Die Zeit um Spätsommer und Herbst ist auch die Zeit der Weinlese. Deshalb lag es für den Museums- und Heimatverein der Lichtmessgemeinde Glinde nahe, zum Weinabend einzuladen.

Glinde l "Der Nebel steigt, es fällt das Laub. Schenk ein den Wein, den holden! Wir wollen uns den grauen Tag vergolden, ja vergolden!", heißt es im Gedicht "Oktoberlied", das Theodor Storm 1848 geschrieben hat.

Das dachten sich wohl auch die Mitglieder um Judy Weinhardt, Vorsitzende des Museums- und Heimatvereins Glinde. Sie hatten kürzlich im Lichtmessmuseum einen Weinabend organisiert. Dabei ging es äußerst kurzweilig zu, denn es gab nicht nur Köstliches für den Gaumen, sondern auch für die Ohren. Letzteres unter anderem von Manfred Fabian, der sich als der empfohlene Weinexperte des Abends vorstellte, gleich aber betonte, dass er "zum Glück" Internet habe und sich somit im Vorfeld belesen konnte. Ganz so genau solle man seine Worte an dem Abend nicht nehmen, "immerhin stehe ich in der Bütt", erklärte er, während er schmunzelnd auf das Deko-Weinfass blickte. Das war zum Stehpult oder eben zur Bütt umfunktioniert worden.

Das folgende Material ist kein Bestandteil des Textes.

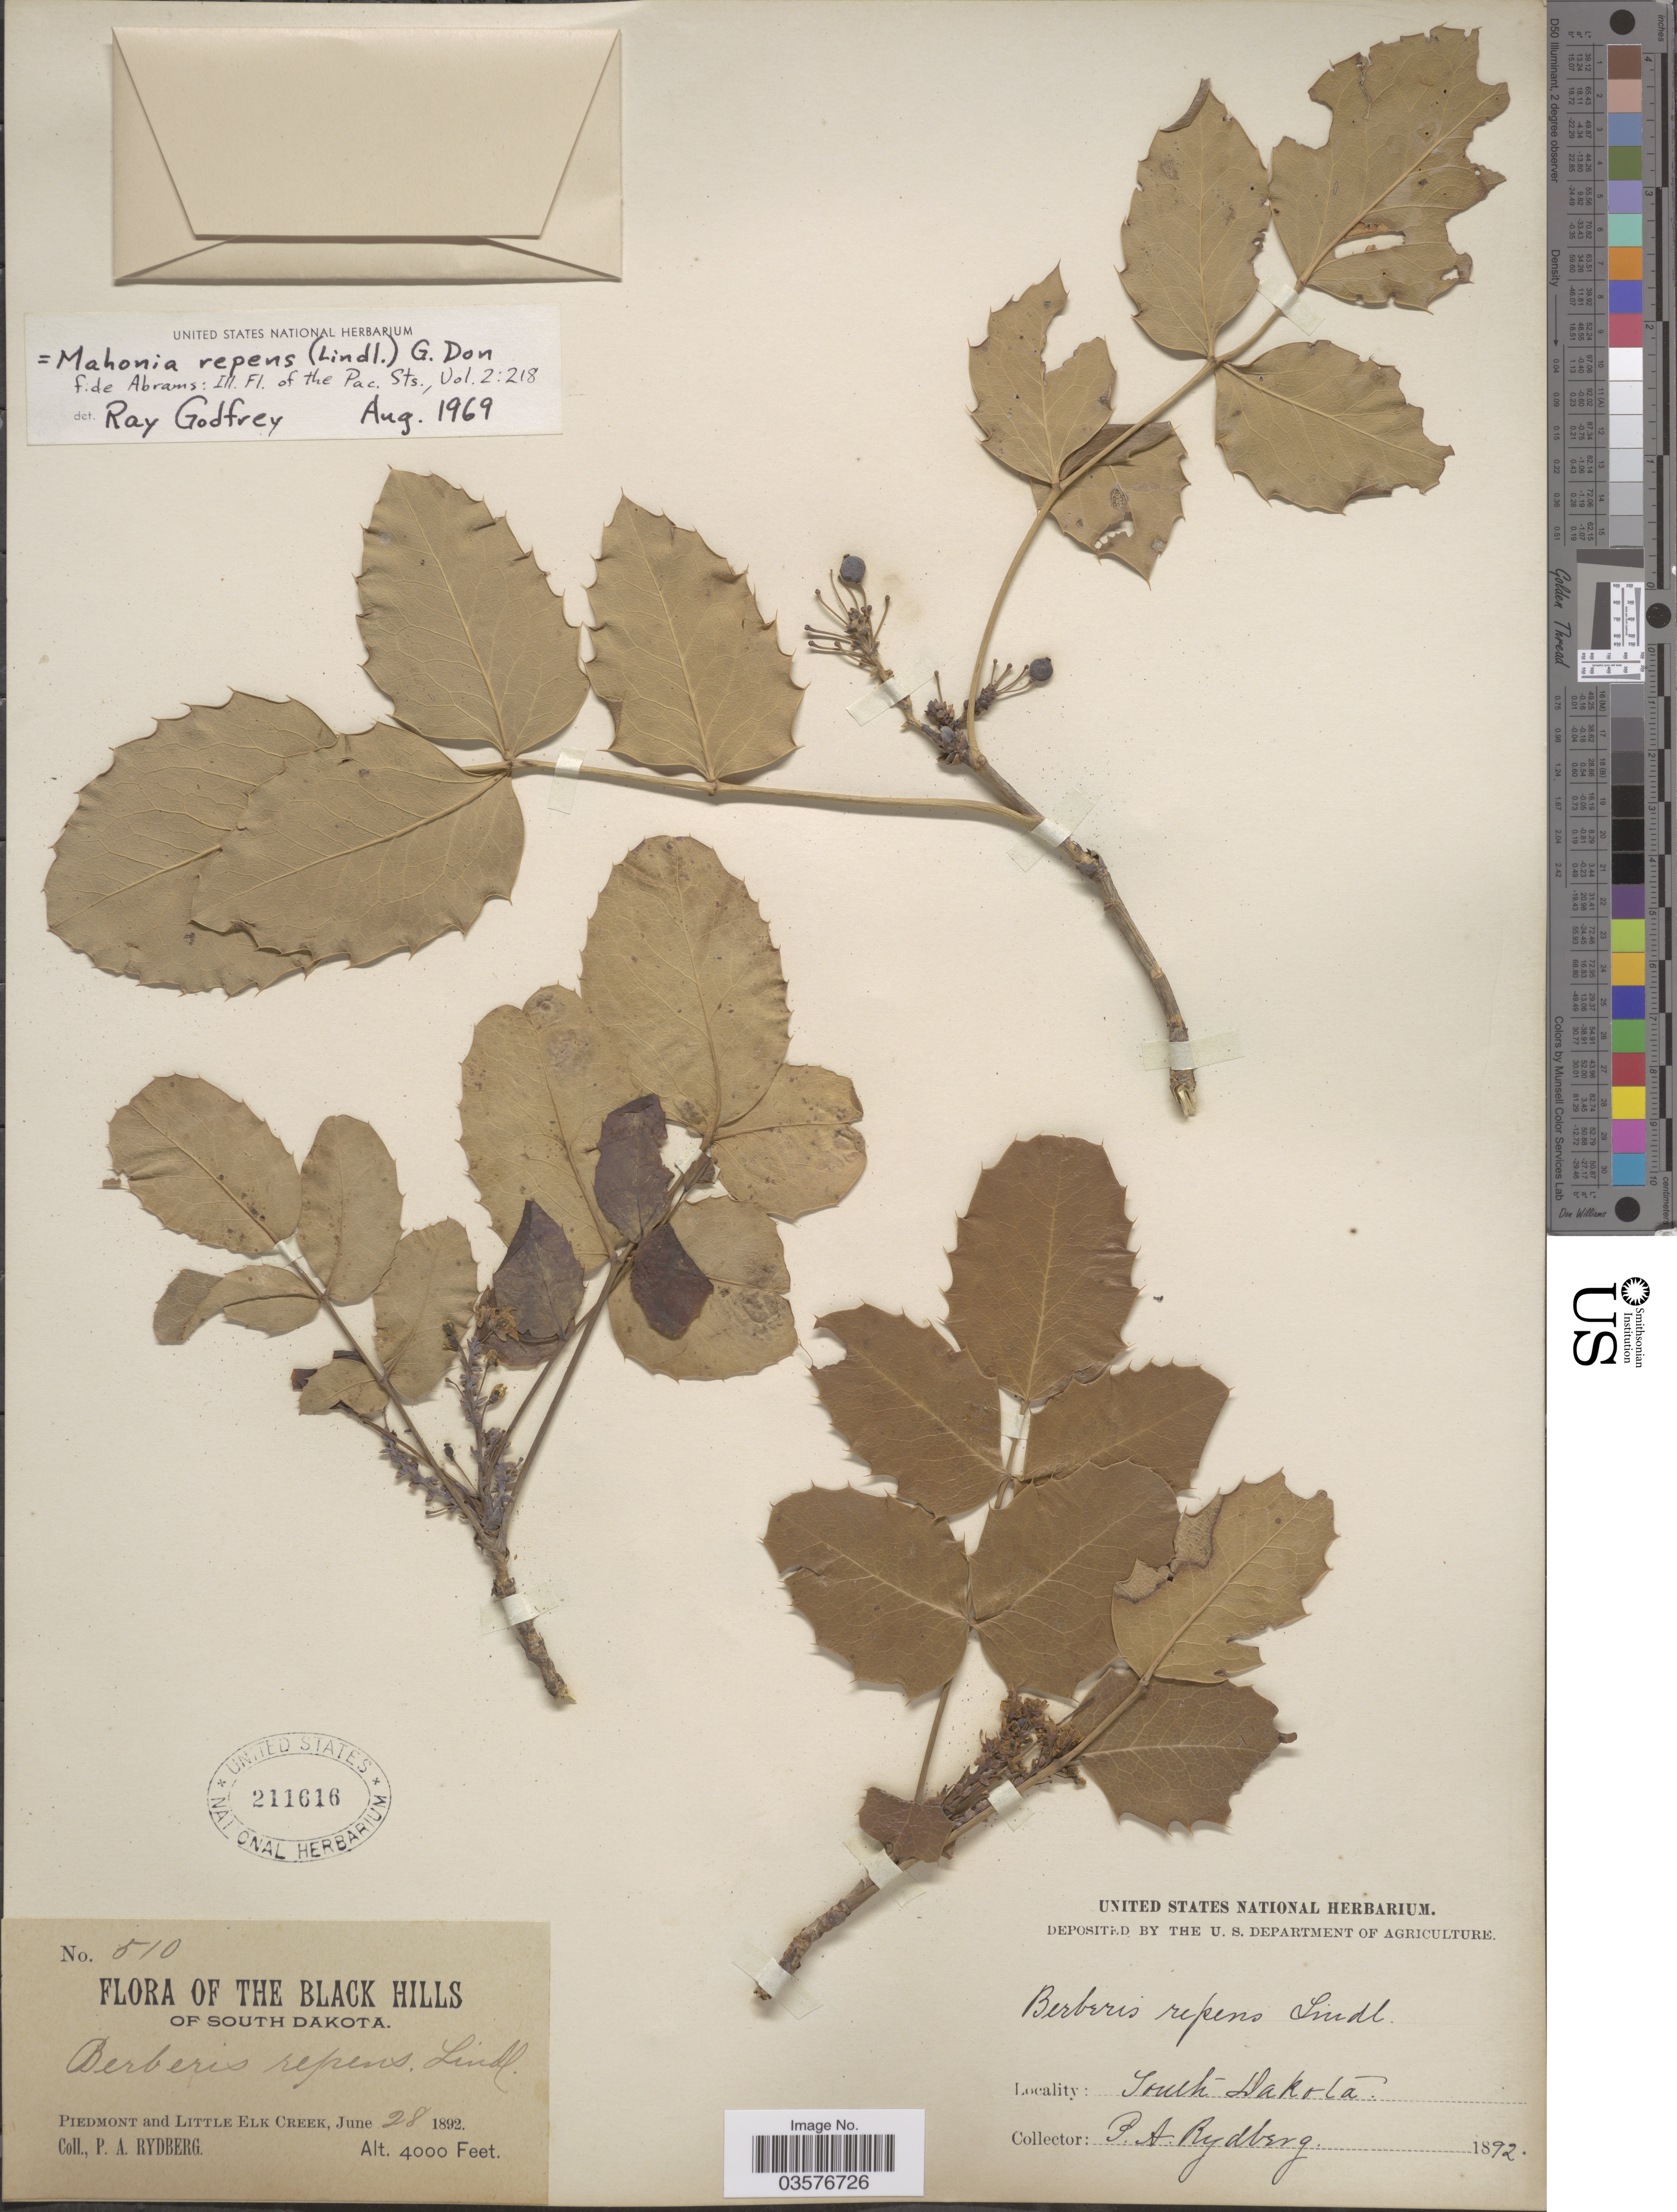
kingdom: Plantae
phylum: Tracheophyta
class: Magnoliopsida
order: Ranunculales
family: Berberidaceae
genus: Mahonia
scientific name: Mahonia repens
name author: (Lindl.) G. Don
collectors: P. A. Rydberg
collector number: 510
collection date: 1892-06-28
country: United States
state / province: South Dakota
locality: The Black Hills. Piedmont and Little Elk Creek.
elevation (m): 1219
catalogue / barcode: US 211616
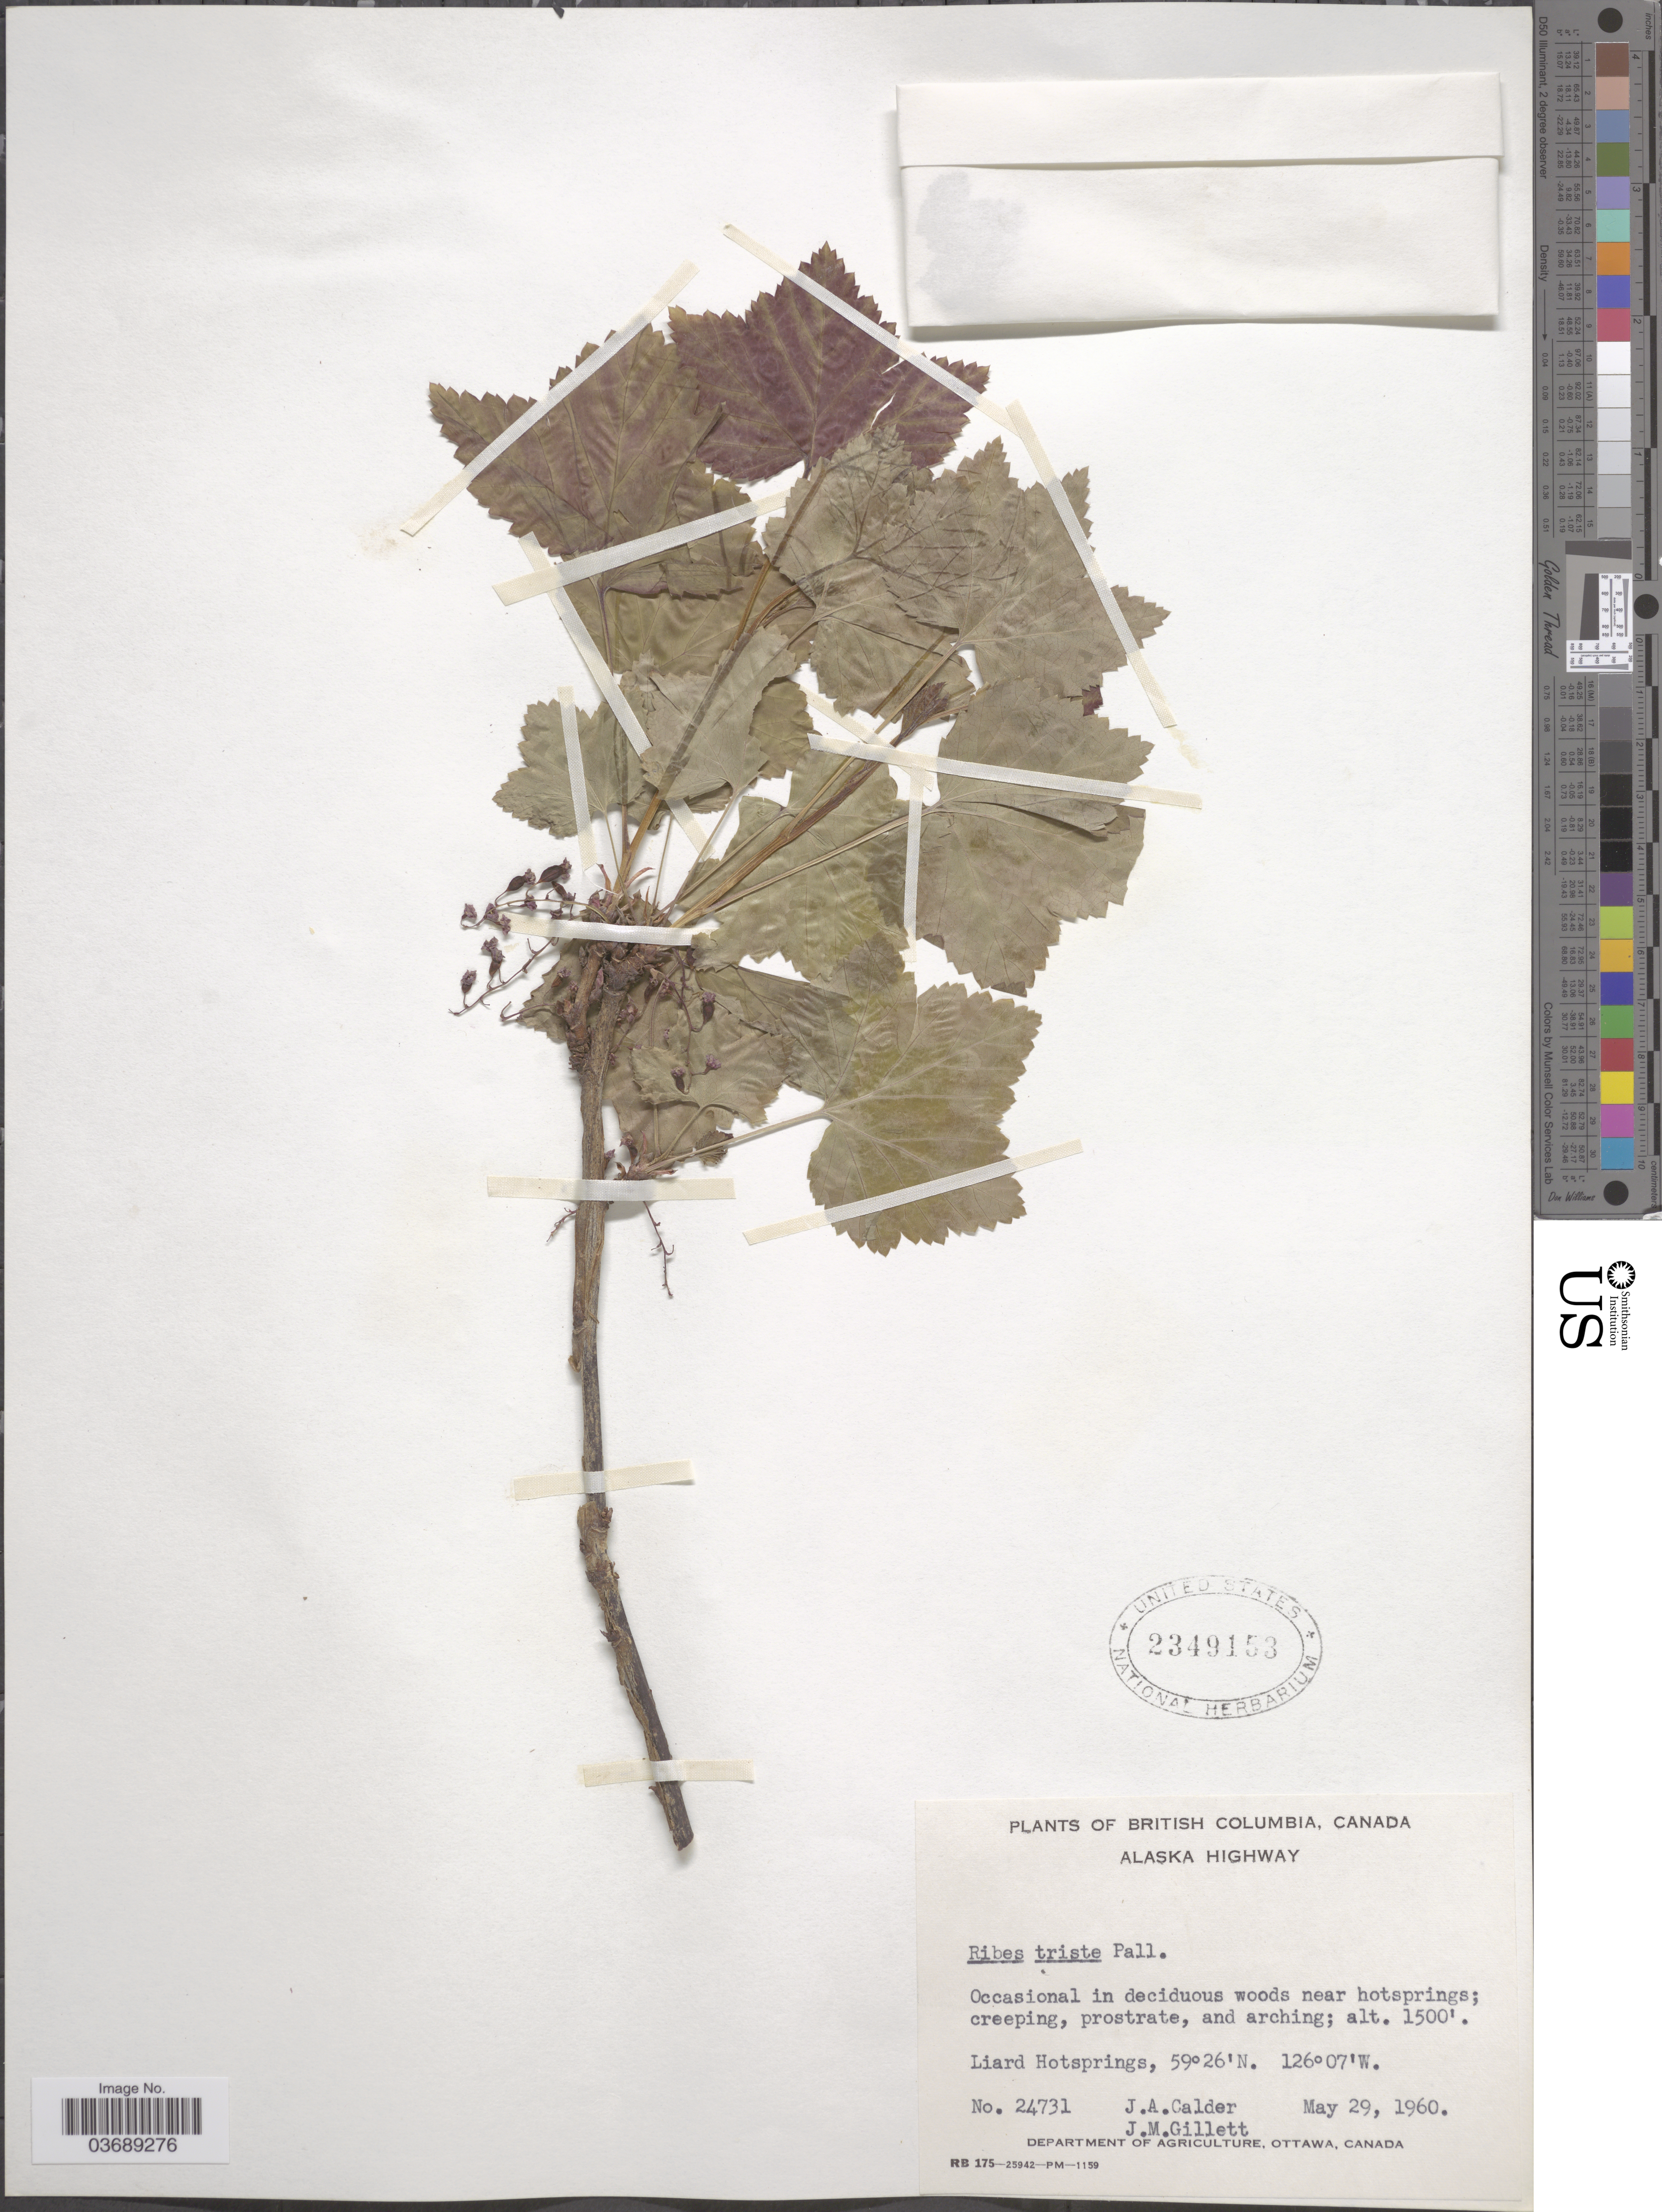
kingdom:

Und dann ging es ans Probieren: Riesling, Müller-Thurgau, Spätburgunder und Dornfelder - jeweils in trocken, halbtrocken und lieblich. Sozusagen für jeden das, was er gern mag. Und was er besonders mag, davon gab es nach der "offiziellen" Verkostung gern noch ein, zwei, drei ... Gläschen mehr.

Die Mitstreiter des Vereins hatten natürlich auch daran gedacht, dass es sich auf leeren Magen weder gut weinprobieren noch gemütlich beisammensitzen lässt. Sprich: Sie hatten allerlei Leckeres wie Zwiebelkuchen, Schmalzstullen, Zucchini-Feta-Quiche und mehr vorbereitet. An den schmuck gedeckten Tischen im herbstlich dekorierten Museum ließen es sich gut 30 Freunde von Wein und Geselligkeit gutgehen. Die zahlreichen Kerzen taten "im Tempel des Lichtes", wie Judy Weinhardt die Räumlichkeit nannte, ihr Übriges. Am Ende des Abends konnten sich die Organisatoren sicher sein: Die Premiere ist gelungen.

Doch lange ausruhen auf diesen Lorbeeren - das gibt es nicht. Die Mitstreiter des Vereins planen schon die nächste Veranstaltung: Zum Deutschen Vorlesetag am 21. November gibt es in Zusammenarbeit mit dem Bibliotheksverein ab 15.30 Uhr die Lesung "Waldmännchen", Teil 3 - auch eine Premiere. Natürlich ebenso im Lichtmessmuseum.